Parents Offered Refunds on Baby Einstein Videos
Canwest News Service
October 23, 2009
Parents who feel duped by claims that Baby Einstein videos were brain boosters for their infants and toddlers can now get a refund for old merchandise from The Walt Disney Company.
The company has agreed to cough up the cash through an extended DVD return policy after a lengthy campaign by a coalition of educators and parents, who complained Disney's marketing materials implied their videos for babies under two years of age were beneficial for cognitive development.
The move to compensate some customers comes after Baby Einstein - a Walt Disney Company - stopped using some claims following a complaint lodged with the U.S. Federal Trade Commission by the Campaign for a Commercial-Free Childhood.
The group alleged deceptive marketing of the videos.
"Disney took the word 'educational' off of its website and its marketing, but we felt that parents deserved more," child psychologist Susan Linn, co-founder of the organization, said Friday.
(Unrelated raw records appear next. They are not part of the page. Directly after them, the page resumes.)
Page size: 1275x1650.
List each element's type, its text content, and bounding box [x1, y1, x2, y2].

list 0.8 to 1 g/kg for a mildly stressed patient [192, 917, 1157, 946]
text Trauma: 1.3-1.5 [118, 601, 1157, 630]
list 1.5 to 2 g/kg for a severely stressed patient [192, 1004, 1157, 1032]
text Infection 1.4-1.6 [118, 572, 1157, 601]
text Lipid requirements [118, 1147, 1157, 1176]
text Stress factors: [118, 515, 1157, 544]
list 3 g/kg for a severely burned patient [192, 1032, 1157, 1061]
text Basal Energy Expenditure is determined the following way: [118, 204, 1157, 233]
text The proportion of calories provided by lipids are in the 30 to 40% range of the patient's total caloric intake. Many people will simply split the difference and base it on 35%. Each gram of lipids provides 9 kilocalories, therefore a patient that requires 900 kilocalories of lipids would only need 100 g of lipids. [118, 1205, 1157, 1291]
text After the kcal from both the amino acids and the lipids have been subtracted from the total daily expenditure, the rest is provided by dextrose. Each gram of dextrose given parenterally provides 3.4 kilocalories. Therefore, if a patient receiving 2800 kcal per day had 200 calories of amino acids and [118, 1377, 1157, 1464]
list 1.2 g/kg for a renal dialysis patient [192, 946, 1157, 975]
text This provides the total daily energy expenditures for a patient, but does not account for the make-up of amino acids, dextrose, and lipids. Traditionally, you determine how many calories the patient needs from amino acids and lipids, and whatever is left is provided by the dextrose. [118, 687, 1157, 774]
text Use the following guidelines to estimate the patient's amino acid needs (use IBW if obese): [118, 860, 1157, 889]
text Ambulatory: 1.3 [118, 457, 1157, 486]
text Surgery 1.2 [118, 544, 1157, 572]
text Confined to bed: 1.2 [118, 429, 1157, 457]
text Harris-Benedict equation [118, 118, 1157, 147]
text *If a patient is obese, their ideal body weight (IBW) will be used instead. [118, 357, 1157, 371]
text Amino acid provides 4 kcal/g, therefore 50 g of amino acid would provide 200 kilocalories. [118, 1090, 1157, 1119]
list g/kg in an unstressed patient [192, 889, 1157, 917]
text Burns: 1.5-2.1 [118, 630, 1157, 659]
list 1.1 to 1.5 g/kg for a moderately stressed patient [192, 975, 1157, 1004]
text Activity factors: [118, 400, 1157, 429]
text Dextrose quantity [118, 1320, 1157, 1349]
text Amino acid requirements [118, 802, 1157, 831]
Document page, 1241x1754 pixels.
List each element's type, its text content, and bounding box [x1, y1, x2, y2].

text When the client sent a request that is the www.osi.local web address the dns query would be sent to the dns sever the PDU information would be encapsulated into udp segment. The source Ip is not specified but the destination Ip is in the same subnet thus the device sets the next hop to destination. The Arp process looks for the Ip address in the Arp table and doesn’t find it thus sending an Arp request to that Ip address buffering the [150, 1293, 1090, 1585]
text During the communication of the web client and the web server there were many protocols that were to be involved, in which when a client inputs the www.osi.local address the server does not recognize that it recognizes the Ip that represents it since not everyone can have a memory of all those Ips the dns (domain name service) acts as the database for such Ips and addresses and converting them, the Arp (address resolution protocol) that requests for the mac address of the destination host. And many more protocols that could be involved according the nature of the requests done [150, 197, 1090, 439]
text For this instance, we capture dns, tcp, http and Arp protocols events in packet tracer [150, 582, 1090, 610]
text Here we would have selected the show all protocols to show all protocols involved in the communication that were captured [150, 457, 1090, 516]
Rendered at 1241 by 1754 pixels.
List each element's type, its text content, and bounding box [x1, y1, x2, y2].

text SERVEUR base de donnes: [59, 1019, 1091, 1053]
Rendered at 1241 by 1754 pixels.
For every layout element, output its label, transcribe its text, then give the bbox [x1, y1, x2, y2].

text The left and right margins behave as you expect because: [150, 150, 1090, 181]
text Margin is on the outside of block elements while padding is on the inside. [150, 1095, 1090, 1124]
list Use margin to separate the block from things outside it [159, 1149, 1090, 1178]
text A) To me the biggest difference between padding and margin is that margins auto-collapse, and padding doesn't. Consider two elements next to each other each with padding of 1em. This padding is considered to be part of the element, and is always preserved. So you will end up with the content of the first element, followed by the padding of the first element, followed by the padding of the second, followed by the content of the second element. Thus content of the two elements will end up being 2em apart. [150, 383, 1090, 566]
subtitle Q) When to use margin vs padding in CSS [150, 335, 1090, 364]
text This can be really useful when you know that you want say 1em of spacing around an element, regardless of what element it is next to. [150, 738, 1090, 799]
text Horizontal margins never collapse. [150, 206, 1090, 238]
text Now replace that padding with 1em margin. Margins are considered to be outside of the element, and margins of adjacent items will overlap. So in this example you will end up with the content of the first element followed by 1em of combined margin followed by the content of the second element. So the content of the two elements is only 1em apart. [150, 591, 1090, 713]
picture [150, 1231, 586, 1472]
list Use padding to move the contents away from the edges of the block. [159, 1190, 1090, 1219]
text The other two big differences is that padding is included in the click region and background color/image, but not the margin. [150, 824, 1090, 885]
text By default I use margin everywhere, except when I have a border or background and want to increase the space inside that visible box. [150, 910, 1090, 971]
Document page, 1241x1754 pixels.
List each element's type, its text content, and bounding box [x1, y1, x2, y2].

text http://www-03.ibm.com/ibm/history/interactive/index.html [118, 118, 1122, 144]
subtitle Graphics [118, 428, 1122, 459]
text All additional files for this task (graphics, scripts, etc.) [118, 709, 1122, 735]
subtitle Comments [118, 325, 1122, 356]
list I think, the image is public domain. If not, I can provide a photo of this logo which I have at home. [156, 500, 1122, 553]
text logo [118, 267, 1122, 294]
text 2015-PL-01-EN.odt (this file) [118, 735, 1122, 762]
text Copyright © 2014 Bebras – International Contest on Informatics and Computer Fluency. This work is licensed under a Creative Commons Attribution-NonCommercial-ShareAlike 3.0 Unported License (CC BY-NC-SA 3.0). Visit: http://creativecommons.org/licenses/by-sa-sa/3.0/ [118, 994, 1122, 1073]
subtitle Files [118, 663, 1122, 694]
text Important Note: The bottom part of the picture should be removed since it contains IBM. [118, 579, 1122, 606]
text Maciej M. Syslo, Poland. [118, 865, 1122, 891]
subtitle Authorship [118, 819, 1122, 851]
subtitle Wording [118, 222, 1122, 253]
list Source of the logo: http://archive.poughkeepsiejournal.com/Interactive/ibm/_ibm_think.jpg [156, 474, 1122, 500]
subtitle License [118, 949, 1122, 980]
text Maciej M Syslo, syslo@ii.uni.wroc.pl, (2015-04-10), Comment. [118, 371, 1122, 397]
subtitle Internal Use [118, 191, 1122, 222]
"Parents who bought the videos mistakenly believing they were educational can now get a refund. We believe this is an acknowledgment that baby videos are not educational," added Linn, also an associate director of Judge Baker Children's Center, affiliated with Harvard University.
To participate in the Disney refund, U.S. and Canadian customers must have purchased Baby Einstein DVDs between June 5, 2004 and September 4, 2009. Customers must apply for their money back by March 4, 2010 to eligible under this short-term offer.
Ron Murray would have tried to get his money back if he hadn't already tossed out the one Baby Einstein DVD he purchased for his daughter.
The Vancouver father had already received one as a gift when his child was about six-months old and was sucked in by the marketing materials.
"I'm embarrassed in hindsight because I bought the pitch," said Murray, whose daughter is now four.
"We were new parents, I hadn't been around kids at all. I looked at the video, and thought, 'Well, this will be helpful for her to try and identify shapes and colours' - not with a view getting ahead in the world, but just with a view to providing some stimulation."
But when Murray's active daughter "just stayed planted for the entire length of the video," he became troubled by her response and ditched the DVD. He also found academic studies that questioned their value for young children.
The offer of $15.99 U.S. for North American customers coincided with a possible class action in the United States hanging over Disney on behalf of customers who purchased videos since June 4, 2004.
"We found a team of public-health lawyers, we found them a plaintiff, we shared our information with them and now there's a refund," said Linn.
A spokesperson for Baby Einstein said this is coincidental and there is no relationship between the refund campaign and the extended offer for money back on old merchandise.
In a statement, the company said it "has long held a customer satisfaction program for its consumers that dates back to the origins of the company." And this reinforcement and expansion of its "long-standing total consumer satisfaction policy" is based on the belief that parents know best for their children.
Linn's organization took issue with certain claims in promotional materials, such as a father-figure saying: "I could almost see my baby's mind expanding," in a television commercial starring a baby and toddler watching a Baby Einstein video.
Parent testimonials promoted by the company also included: "Baby Einstein videos appeal to curious little ones while helping their development"; "Baby Einstein helps develop recognition skills"; "Baby Einstein videos helped increase JJ's attention span"; and "Baby Shakespeare encourages Jennifer's son to start talking."
Some claims no longer used by Disney include a pitch for Baby Wordsworth as a "rich and interactive learning experience that . . . fosters the development of your toddler's speech and language skills." The claim that Numbers Nursery will "help develop your baby's understanding of what numbers mean" has also been dropped, says Linn's group.
The American Academy of Pediatrics recommends no screen time for children under two years of age.
And a study published earlier this year concluded this was a smart policy after reviewing the findings of 78 published studies probing the effects of television on young children.
The Canadian Paediatric Society's policy does not distinguish between babies and older children, recommending television watching should be limited to less than one to two hours per day.
The society also says by the end of the first year of a child's life, "there should be ground rules for television viewing and healthy viewing habits should be established in the second year of life."